Spontaneous coronary artery dissection (SCAD) is a rare condition that frequently goes undiagnosed. Still, it is becoming an increasingly recognized cause of acute coronary syndrome (ACS), predominantly in middle-aged women with few or no cardiovascular risk factors. We present a case of a 53-year-old female with traditional cardiovascular risk factors, who presented with typical anginal symptoms and was diagnosed with SCAD in the mid to distal left anterior descending artery (LAD). Although she presented with typical risk factors not associated with SCAD, coronary angiography confirmed the diagnosis, and she was successfully managed conservatively with dual antiplatelet therapy (DAPT). This case represents the importance of SCAD remaining as a differential diagnosis even in patients with traditional cardiovascular risk factors. Furthermore, it emphasizes the importance of prompt recognition, appropriate imaging, and individualized management for patients presenting with SCAD, especially as current guidelines lack standardization for follow-up after conservative therapy. This underscores the need for further research to better understand SCAD's etiology and potential advancements in treatment.

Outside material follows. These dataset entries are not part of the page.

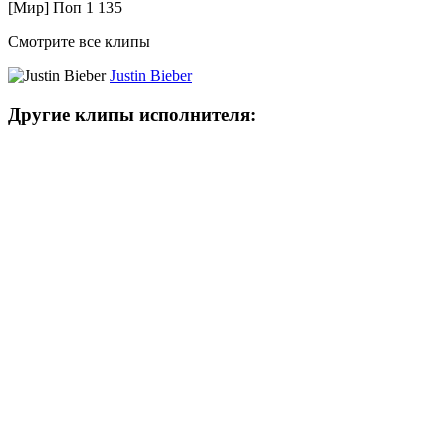
[Мир] Поп
1 135
Смотрите все клипы
Justin Bieber
Другие клипы исполнителя:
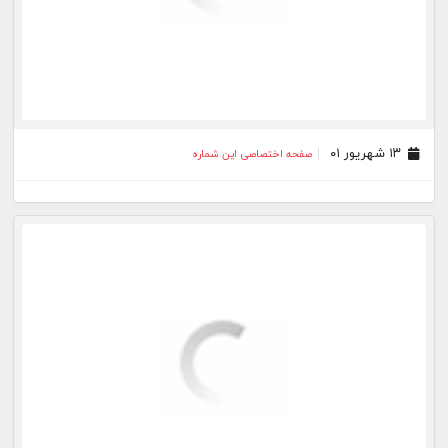
۱۳ شهریور ۰۱
صفحه اختصاصی این شماره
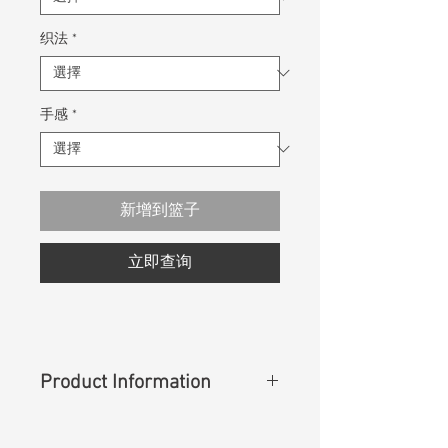
织法
*
手感
*
新增到篮子
立即查询
Product Information
Content
:
76%Lyocell 20%Cotton
4%Spandex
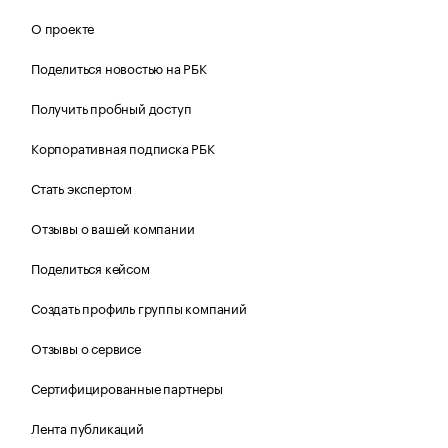
О проекте
Поделиться новостью на РБК
Получить пробный доступ
Корпоративная подписка РБК
Стать экспертом
Отзывы о вашей компании
Поделиться кейсом
Создать профиль группы компаний
Отзывы о сервисе
Сертифицированные партнеры
Лента публикаций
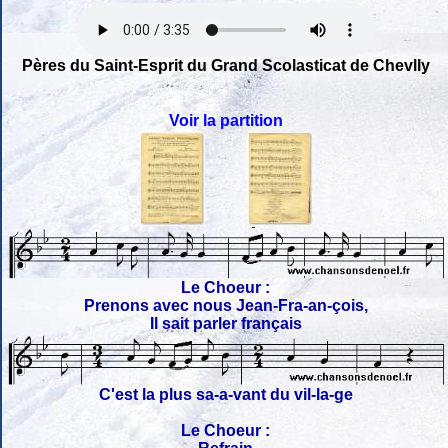
Pères du Saint-Esprit du Grand Scolasticat de Chevlly
Voir la partition
Le Choeur :
Prenons avec nous Jean-Fra-an-çois,
Il sait parler français
C'est la plus sa-a-vant du vil-la-ge
Le Choeur :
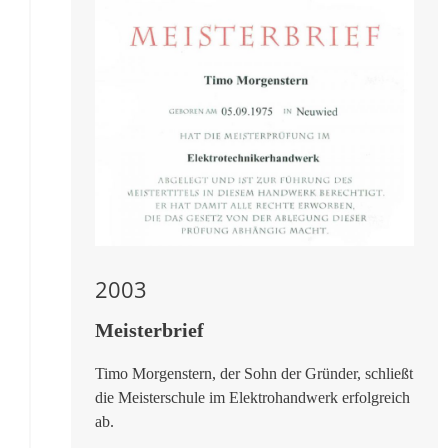
2003
Meisterbrief
Timo Morgenstern, der Sohn der Gründer, schließt
die Meisterschule im Elektrohandwerk erfolgreich
ab.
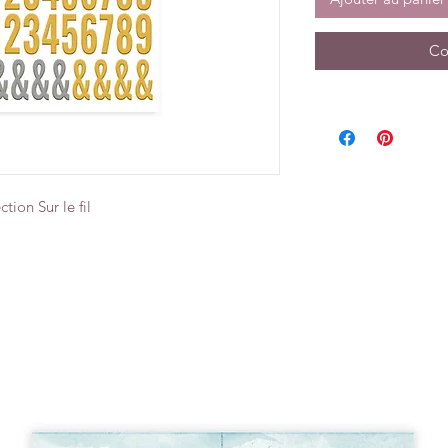
Co
ction Sur le fil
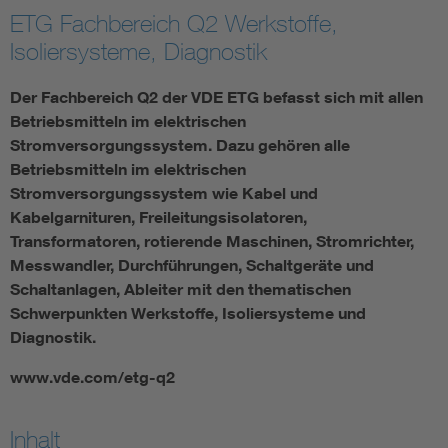
ETG Fachbereich Q2 Werkstoffe,
Energy efficiency
Isoliersysteme, Diagnostik
Energy grids
Der Fachbereich Q2 der VDE ETG befasst sich mit allen
Betriebsmitteln im elektrischen
Stromversorgungssystem. Dazu gehören alle
Energy storage
Betriebsmitteln im elektrischen
Stromversorgungssystem wie Kabel und
Renewable energies
Kabelgarnituren, Freileitungsisolatoren,
Transformatoren, rotierende Maschinen, Stromrichter,
Kompetenzzentrum Smart Grid
Messwandler, Durchführungen, Schaltgeräte und
Schaltanlagen, Ableiter mit den thematischen
Schwerpunkten Werkstoffe, Isoliersysteme und
Diagnostik.
www.vde.com/etg-q2
Inhalt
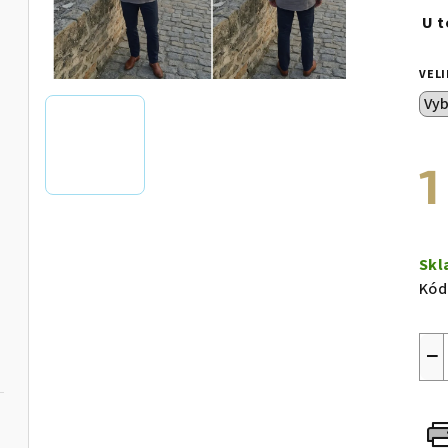
U t
VEL
1
Měr
cen
Skl
Kód
−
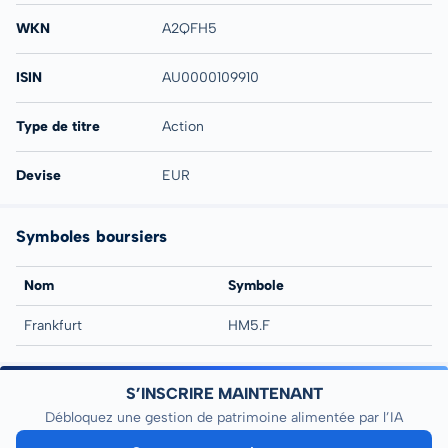
WKN
A2QFH5
ISIN
AU0000109910
Type de titre
Action
Devise
EUR
Symboles boursiers
Nom
Symbole
Frankfurt
HM5.F
S’INSCRIRE MAINTENANT
Débloquez une gestion de patrimoine alimentée par l’IA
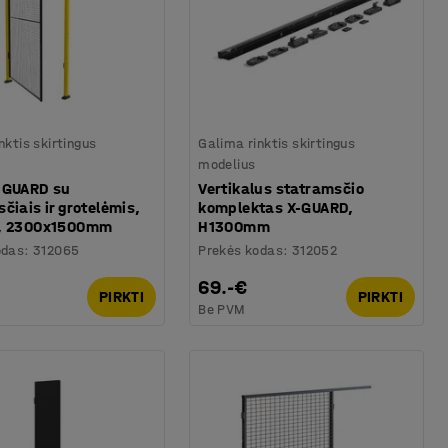
nktis skirtingus
Galima rinktis skirtingus
modelius
-GUARD su
Vertikalus statramsčio
čiais ir grotelėmis,
komplektas X-GUARD,
, 2300x1500mm
H1300mm
odas
:
312065
Prekės kodas
:
312052
€
69.-€
PIRKTI
PIRKTI
Be PVM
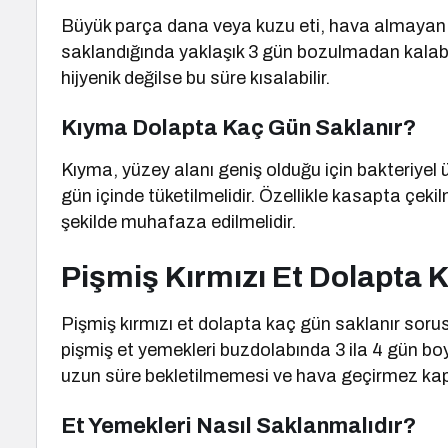
Büyük parça dana veya kuzu eti, hava almayan 
saklandığında yaklaşık 3 gün bozulmadan kalabil
hijyenik değilse bu süre kısalabilir.
Kıyma Dolapta Kaç Gün Saklanır?
Kıyma, yüzey alanı geniş olduğu için bakteriyel 
gün içinde tüketilmelidir. Özellikle kasapta çe
şekilde muhafaza edilmelidir.
Pişmiş Kırmızı Et Dolapta 
Pişmiş kırmızı et dolapta kaç gün saklanır soru
pişmiş et yemekleri buzdolabında 3 ila 4 gün boy
uzun süre bekletilmemesi ve hava geçirmez kap
Et Yemekleri Nasıl Saklanmalıdır?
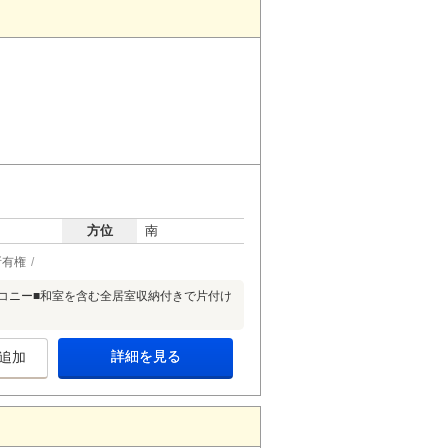
方位
南
所有権
ルコニー■和室を含む全居室収納付きで片付け
詳細を見る
追加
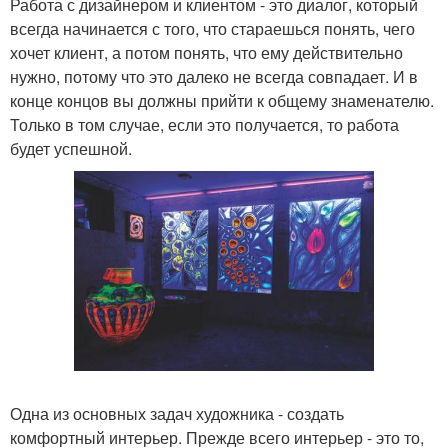
Работа с дизайнером и клиентом - это диалог, который
всегда начинается с того, что стараешься понять, чего
хочет клиент, а потом понять, что ему действительно
нужно, потому что это далеко не всегда совпадает. И в
конце концов вы должны прийти к общему знаменателю.
Только в том случае, если это получается, то работа
будет успешной.
Одна из основных задач художника - создать
комфортный интерьер. Прежде всего интерьер - это то,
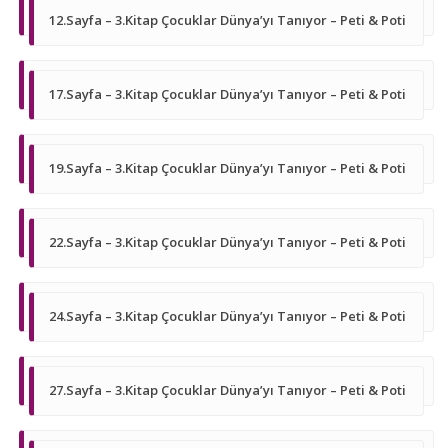
12.Sayfa – 3.Kitap Çocuklar Dünya’yı Tanıyor – Peti & Poti
17.Sayfa – 3.Kitap Çocuklar Dünya’yı Tanıyor – Peti & Poti
19.Sayfa – 3.Kitap Çocuklar Dünya’yı Tanıyor – Peti & Poti
22.Sayfa – 3.Kitap Çocuklar Dünya’yı Tanıyor – Peti & Poti
24.Sayfa – 3.Kitap Çocuklar Dünya’yı Tanıyor – Peti & Poti
27.Sayfa – 3.Kitap Çocuklar Dünya’yı Tanıyor – Peti & Poti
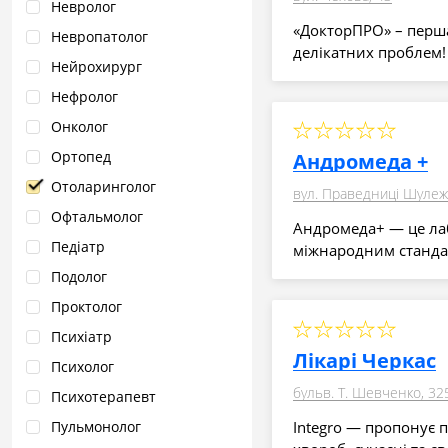
Невролог
«ДокторПРО» – перша
Невропатолог
делікатних проблем!
Нейрохирург
Нефролог
Онколог
Ортопед
Андромеда +
Отоларинголог
вул. Праведниці Шулеж
Офтальмолог
Андромеда+ — це лаб
Педіатр
міжнародним стандар
Подолог
Проктолог
Психіатр
Лікарі Черкас
Психолог
бульв. Т. Шевченко, 32
Психотерапевт
Integro — пропонує п
Пульмонолог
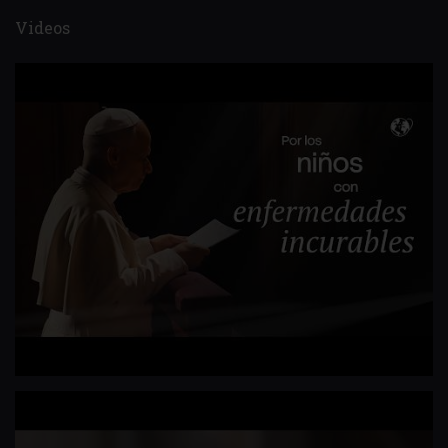
Videos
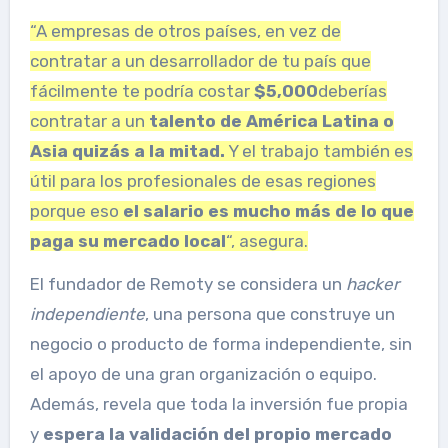
“A empresas de otros países, en vez de
contratar a un desarrollador de tu país que
fácilmente te podría costar
$5,000
deberías
contratar a un
talento de América Latina o
Asia quizás a la mitad.
Y el trabajo también es
útil para los profesionales de esas regiones
porque eso
el salario es mucho más de lo que
paga su mercado local
“, asegura.
El fundador de Remoty se considera un
hacker
independiente
, una persona que construye un
negocio o producto de forma independiente, sin
el apoyo de una gran organización o equipo.
Además, revela que toda la inversión fue propia
y
espera la validación del propio mercado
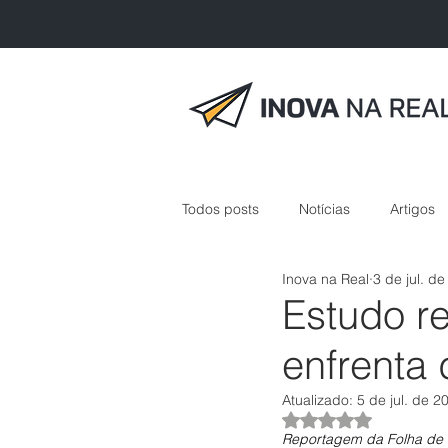
Todos posts
Notícias
Artigos
Inova na Real
3 de jul. d
inovação em saúde
Estudo r
enfrenta 
Atualizado:
5 de jul. de 2
Avaliado com NaN 
Reportagem da Folha de 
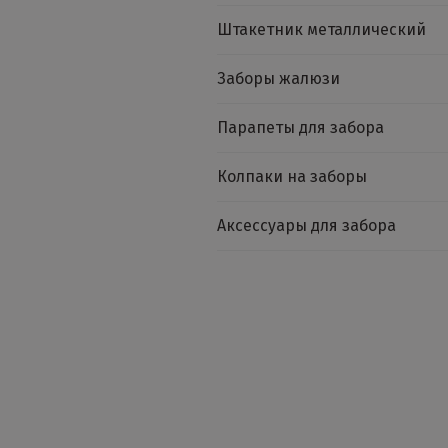
Штакетник металлический
Заборы жалюзи
Парапеты для забора
Колпаки на заборы
Аксессуары для забора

自发性冠状动脉夹层(SCAD)是一种罕见的病症,常常未被诊断出来。尽管如此,它正日益成为急性冠状动脉综合征(ACS)的一个公认病因,主要见于几乎没有或没有心血管危险因素的中年女性。我们报告一例53岁有传统心血管危险因素的女性病例,她出现典型心绞痛症状,被诊断为左前降支(LAD)中至远端的SCAD。尽管她存在与SCAD无关的典型危险因素,但冠状动脉造影证实了诊断,并且她通过双联抗血小板治疗(DAPT)成功地接受了保守治疗。该病例表明,即使在有传统心血管危险因素的患者中,SCAD作为鉴别诊断的重要性。此外,它强调了对SCAD患者进行及时识别、适当成像和个体化管理的重要性,特别是因为目前的指南在保守治疗后的随访方面缺乏标准化。这突出了进一步研究以更好地了解SCAD的病因和治疗潜在进展的必要性。